When Critical Access Pharmacy program was first announced, Lawson registered for the program due to the amount of coverage he provides to Medicaid patients and how the Prescription Benefit Management (PBM) companies, such as Caremark, Meridian and Blue Cross, were squeezing the pharmacy's profit margins.
"In the past, the state funded all Medicaid programs. In April 2018, they moved from a traditional Medicaid service to a contracted managed care system," explained Lawson. "Before the federal government started the Medicare Part D program in 2006, 28 percent of my business was state-affiliated; however, with this new federal program, 10 percent of those patients, being dual eligible, were moved from the state to the federal level as part of the Medicare Part D program, leaving 19 percent of our business being funded by the state.
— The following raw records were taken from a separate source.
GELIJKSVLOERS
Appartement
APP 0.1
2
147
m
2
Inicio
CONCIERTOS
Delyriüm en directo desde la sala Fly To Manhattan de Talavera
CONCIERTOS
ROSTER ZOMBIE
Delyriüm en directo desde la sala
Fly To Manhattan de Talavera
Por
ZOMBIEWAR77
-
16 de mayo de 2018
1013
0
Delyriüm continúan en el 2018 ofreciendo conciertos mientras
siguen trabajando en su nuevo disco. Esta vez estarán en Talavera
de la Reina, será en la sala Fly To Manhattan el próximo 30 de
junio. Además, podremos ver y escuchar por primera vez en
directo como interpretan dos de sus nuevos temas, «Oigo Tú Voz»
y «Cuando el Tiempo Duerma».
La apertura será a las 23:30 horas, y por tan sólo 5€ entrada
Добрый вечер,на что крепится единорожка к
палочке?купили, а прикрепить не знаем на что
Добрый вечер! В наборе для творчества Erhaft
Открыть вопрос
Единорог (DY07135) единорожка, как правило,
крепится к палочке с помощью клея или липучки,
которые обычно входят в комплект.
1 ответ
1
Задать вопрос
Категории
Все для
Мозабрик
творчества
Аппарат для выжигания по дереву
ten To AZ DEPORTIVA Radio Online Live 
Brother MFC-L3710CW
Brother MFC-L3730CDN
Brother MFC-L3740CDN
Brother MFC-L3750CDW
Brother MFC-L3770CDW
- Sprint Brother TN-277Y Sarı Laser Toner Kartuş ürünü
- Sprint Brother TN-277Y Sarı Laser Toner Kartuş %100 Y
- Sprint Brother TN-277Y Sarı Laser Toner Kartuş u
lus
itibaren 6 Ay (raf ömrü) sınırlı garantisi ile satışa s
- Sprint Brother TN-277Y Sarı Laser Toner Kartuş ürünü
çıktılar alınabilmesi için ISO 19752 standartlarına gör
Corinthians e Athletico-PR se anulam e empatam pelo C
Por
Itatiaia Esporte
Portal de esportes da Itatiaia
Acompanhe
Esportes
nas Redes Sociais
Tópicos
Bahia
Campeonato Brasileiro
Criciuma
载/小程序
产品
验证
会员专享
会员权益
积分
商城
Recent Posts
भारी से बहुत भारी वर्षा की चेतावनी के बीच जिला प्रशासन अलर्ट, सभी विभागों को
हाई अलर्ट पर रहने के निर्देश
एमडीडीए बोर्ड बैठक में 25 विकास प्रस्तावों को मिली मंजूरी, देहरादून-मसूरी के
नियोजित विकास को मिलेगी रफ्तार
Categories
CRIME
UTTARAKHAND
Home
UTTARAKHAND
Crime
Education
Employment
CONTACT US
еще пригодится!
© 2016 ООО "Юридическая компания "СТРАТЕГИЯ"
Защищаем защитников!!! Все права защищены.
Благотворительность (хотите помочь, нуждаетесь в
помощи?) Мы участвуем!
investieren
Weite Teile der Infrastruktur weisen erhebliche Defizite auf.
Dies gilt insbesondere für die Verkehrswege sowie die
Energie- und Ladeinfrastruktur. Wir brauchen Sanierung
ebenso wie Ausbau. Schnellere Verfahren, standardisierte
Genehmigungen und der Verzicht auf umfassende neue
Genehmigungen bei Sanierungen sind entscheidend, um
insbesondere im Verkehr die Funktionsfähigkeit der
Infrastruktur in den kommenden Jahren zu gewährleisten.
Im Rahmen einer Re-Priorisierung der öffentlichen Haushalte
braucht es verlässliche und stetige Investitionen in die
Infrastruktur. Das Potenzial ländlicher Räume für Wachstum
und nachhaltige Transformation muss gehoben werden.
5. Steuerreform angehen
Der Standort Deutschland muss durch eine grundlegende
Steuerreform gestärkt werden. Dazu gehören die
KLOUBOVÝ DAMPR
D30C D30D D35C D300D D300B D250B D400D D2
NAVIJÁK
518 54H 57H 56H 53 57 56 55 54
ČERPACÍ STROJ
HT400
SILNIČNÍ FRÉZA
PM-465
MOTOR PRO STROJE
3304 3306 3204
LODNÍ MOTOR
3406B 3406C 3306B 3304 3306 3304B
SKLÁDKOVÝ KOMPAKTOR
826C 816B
These federal programs and a majority of state programs are all managed by PBMs.
"And Illinois then moved to a managed care program with various insurance companies and PBMs managing the prescriptions for the state, including Blue Cross, Harmony, IlliniCare, Meridian and Molina.
"As of now, we only have 2 to 3 percent of our business being covered under traditional Medicaid contracts, and 17 percent being covered under some type of managed care program, each expecting a pharmacy to fill a prescription at a rate they set," stated Lawson. "A lot of people do not understand what goes on behind the scenes with manage care Medicaid, Medicare Part D and how DIR (Direct and Indirect Remuneration) fees providers must pay, which affects patient prices, services and puts pressure on providers.
"People really need to educate themselves and speak to representatives and senators," said Lawson.
With the funds Metropolis Drugs II will receive, beside bringing the business back into the black, Lawson hopes to enact future services to his customers, including providing free seminars to Medicare and Medicaid recipients, educate area residents by offering "brown bag" programs at such places at Happy Hearts Nutrition Site and incorporate a full-line of compounding prescriptions.
"We just want to continue to provide services for our patients," added Lawson.
Illinois Comptroller Susana Mendoza echoes Lawson belief there should be more transparency and accountability within the state's managed care program.
"Small rural pharmacies - often the only pharmacies available for miles and miles - are being driven out of business all over Illinois because of unfair competition and state policies. It is important that we step in to help these frontline health care providers stay in business so that they can continue to be there for residents in underserved areas of the state," concluded Mendoza.